> **PAGE TEXT**
= = = = =

Troubleshooting Emails to Gmail when MTA-STS is enabled


Gmail.com is one of the early adopters of the MTA-STS technology, which enhances confidentiality by enforcing in-transit encryption. This technology works in both directions: when sending messages to and receiving emails from Gmail to your domain.

MTA-STS requires the following to be true:

  • The sending MTA (mail transfer agent) throws an error if encryption cannot be used.
  • The sending MTA will only establish an encrypted channel if the SSL certificate is trusted.
  • TLS 1.2 is used.

Encryption Breaks When Using a Firewall that Filters SMTP Traffic

Many firewalls/routers contain a module for SMTP filtering. This is done by inserting an SMTP proxy server between the two email servers. Consider the image below as an example:

Often firewalls/routers contain an email filtering module that inspects the contents of the message before letting the email reach your MTA. The only way a firewall can intercept messages between your company's MTA and GMail is by acting as an SMTP proxy server. Here is a sequence of events that occur in the background:

  • Your MTA tries to connect to Gmail's SMTP server, which is hosted on gmail-smtp-in.l.google.com.
  • This request is intercepted by your router/firewall, which tries connecting gmail-smtp-in.l.google.com on your MTA's behalf.
  • Although the firewall connects successfully to Gmail, it tries to encrypt this data again before sending the response back to your MTA. However, it cannot do that using Gmail's SSL certificate.

= = = = =

> **PARTS OF THE EXERCISE**
A – Copy out the part of the MTA-STS troubleshooting page that begins at the words "MTA-STS requires the" and stops after "certificate is trusted.".
B – Resume the MTA-STS troubleshooting page, continuing it from its last sentence.
Nothing in the listing that follows is needed.

> **DATA SHOWN**

= = = = =

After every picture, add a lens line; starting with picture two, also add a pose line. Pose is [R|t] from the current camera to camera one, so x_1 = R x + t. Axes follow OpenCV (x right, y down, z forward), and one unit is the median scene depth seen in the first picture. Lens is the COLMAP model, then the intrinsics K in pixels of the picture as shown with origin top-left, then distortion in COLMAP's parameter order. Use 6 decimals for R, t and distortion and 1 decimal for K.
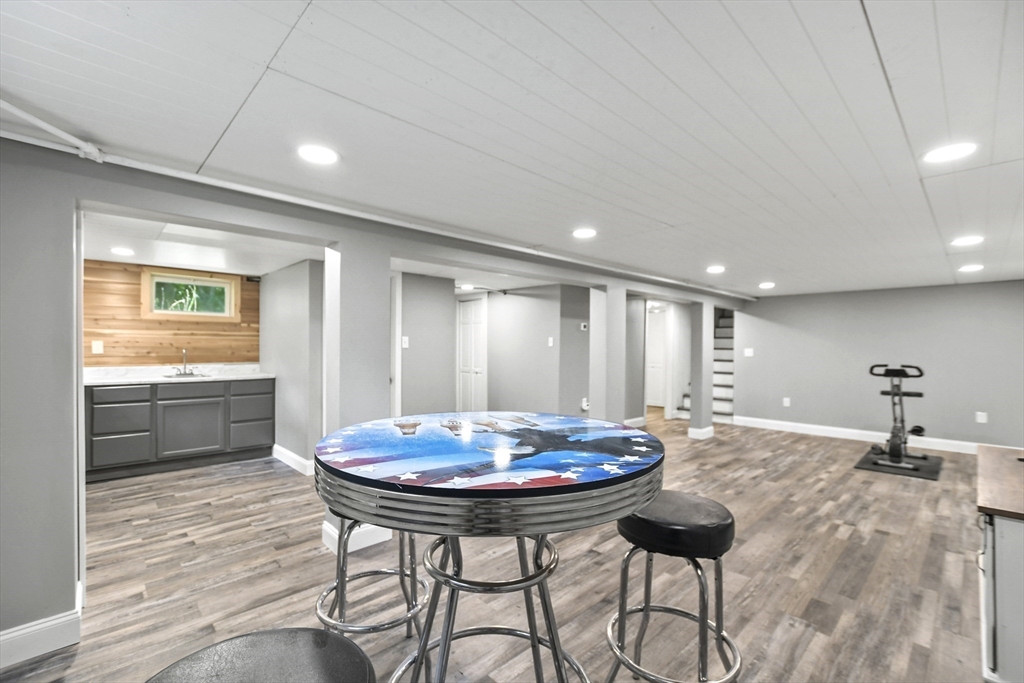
lens RADIAL K [[450.0, 0, 512.2], [0, 450.0, 345.0], [0, 0, 1]] dist [-0.009010, 0.003828]
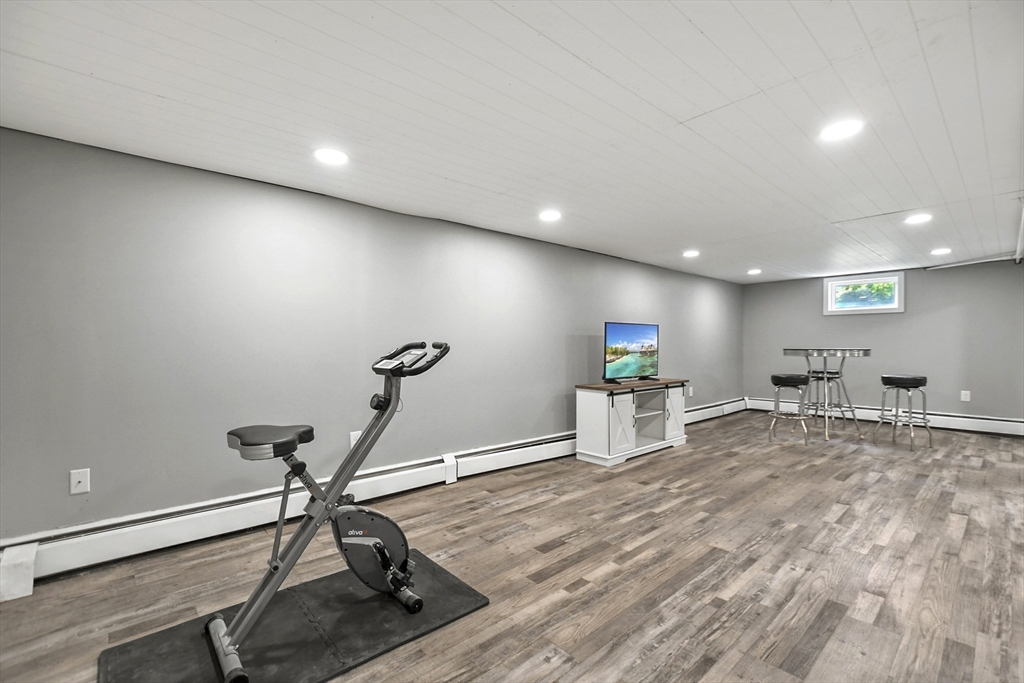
lens RADIAL K [[450.0, 0, 511.9], [0, 450.0, 342.6], [0, 0, 1]] dist [-0.009010, 0.003828]
pose [[-0.999321, -0.005906, 0.036360, 0.944963], [-0.005989, 0.999980, -0.002176, 0.056047], [-0.036347, -0.002392, -0.999336, 1.811457]]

= = = = =

> **OUTPUTS BY TASK**
A –
MTA-STS requires the following to be true:

  • The sending MTA (mail transfer agent) throws an error if encryption cannot be used.
  • The sending MTA will only establish an encrypted channel if the SSL certificate is trusted.

B –
  • Since MTA-STS requires a valid certificate from Google and not a self-signed cert from your firewall, it will throw an error during communication.

What Can You Do

You have two options to resolve this:

  1. Disable the SMTP filtering module in your firewall/router.
  2. Disable MTA-STS on your email server. This, however, is not recommended because the spam filter on your email server is presumably better than the built-in spam filter in a router.

Confirming an SSL Certificate

It is important to confirm you're connecting to Google's SMTP server when trying to send emails to a GMail address. Use the following steps to do that.

  • Download Email Sender, a free tool from Synametrics to the machine where you're running your email server. If that is a Linux machine without GUI, download it on another machine with GUI that is on the same subnet.
  • Try sending an email to any GMail address
  • The following screen shot display details about the SSL cert.



  • Seeing a certificate other than GMail will cause a problem when MTA-STS is enabled.